PROBLEM DETAILS — Return each of the lines below unchanged, keeping their order and wording.
(begin)
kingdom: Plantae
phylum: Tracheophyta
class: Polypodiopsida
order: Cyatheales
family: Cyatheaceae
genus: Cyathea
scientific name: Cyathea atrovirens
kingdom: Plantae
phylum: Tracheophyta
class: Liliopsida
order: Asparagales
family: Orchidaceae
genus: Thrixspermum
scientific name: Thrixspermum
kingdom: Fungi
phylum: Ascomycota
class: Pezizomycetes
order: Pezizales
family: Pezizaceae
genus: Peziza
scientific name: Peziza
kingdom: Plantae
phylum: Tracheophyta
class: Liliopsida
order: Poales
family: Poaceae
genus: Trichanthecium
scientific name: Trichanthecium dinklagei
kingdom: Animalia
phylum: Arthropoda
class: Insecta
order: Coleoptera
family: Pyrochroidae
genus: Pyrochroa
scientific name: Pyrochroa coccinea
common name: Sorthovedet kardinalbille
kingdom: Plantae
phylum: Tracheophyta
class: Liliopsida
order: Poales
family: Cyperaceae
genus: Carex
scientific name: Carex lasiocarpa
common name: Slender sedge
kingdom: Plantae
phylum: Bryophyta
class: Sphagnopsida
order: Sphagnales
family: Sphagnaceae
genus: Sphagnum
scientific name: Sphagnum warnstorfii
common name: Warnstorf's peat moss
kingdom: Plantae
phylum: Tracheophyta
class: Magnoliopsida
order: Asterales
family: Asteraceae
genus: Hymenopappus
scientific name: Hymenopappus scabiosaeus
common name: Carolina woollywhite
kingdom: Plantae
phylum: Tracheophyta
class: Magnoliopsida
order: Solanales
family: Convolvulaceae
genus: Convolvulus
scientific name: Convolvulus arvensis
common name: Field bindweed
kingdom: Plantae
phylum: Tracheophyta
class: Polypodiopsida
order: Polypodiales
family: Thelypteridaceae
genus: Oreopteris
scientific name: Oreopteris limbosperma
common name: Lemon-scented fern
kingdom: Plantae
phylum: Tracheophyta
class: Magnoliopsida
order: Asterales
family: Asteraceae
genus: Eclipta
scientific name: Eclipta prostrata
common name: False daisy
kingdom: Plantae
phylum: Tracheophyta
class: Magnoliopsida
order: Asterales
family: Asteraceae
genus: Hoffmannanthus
(end)
THE SOLUTION —
kingdom: Plantae
phylum: Tracheophyta
class: Polypodiopsida
order: Cyatheales
family: Cyatheaceae
genus: Cyathea
scientific name: Cyathea atrovirens
kingdom: Plantae
phylum: Tracheophyta
class: Liliopsida
order: Asparagales
family: Orchidaceae
genus: Thrixspermum
scientific name: Thrixspermum
kingdom: Fungi
phylum: Ascomycota
class: Pezizomycetes
order: Pezizales
family: Pezizaceae
genus: Peziza
scientific name: Peziza
kingdom: Plantae
phylum: Tracheophyta
class: Liliopsida
order: Poales
family: Poaceae
genus: Trichanthecium
scientific name: Trichanthecium dinklagei
kingdom: Animalia
phylum: Arthropoda
class: Insecta
order: Coleoptera
family: Pyrochroidae
genus: Pyrochroa
scientific name: Pyrochroa coccinea
common name: Sorthovedet kardinalbille
kingdom: Plantae
phylum: Tracheophyta
class: Liliopsida
order: Poales
family: Cyperaceae
genus: Carex
scientific name: Carex lasiocarpa
common name: Slender sedge
kingdom: Plantae
phylum: Bryophyta
class: Sphagnopsida
order: Sphagnales
family: Sphagnaceae
genus: Sphagnum
scientific name: Sphagnum warnstorfii
common name: Warnstorf's peat moss
kingdom: Plantae
phylum: Tracheophyta
class: Magnoliopsida
order: Asterales
family: Asteraceae
genus: Hymenopappus
scientific name: Hymenopappus scabiosaeus
common name: Carolina woollywhite
kingdom: Plantae
phylum: Tracheophyta
class: Magnoliopsida
order: Solanales
family: Convolvulaceae
genus: Convolvulus
scientific name: Convolvulus arvensis
common name: Field bindweed
kingdom: Plantae
phylum: Tracheophyta
class: Polypodiopsida
order: Polypodiales
family: Thelypteridaceae
genus: Oreopteris
scientific name: Oreopteris limbosperma
common name: Lemon-scented fern
kingdom: Plantae
phylum: Tracheophyta
class: Magnoliopsida
order: Asterales
family: Asteraceae
genus: Eclipta
scientific name: Eclipta prostrata
common name: False daisy
kingdom: Plantae
phylum: Tracheophyta
class: Magnoliopsida
order: Asterales
family: Asteraceae
genus: Hoffmannanthus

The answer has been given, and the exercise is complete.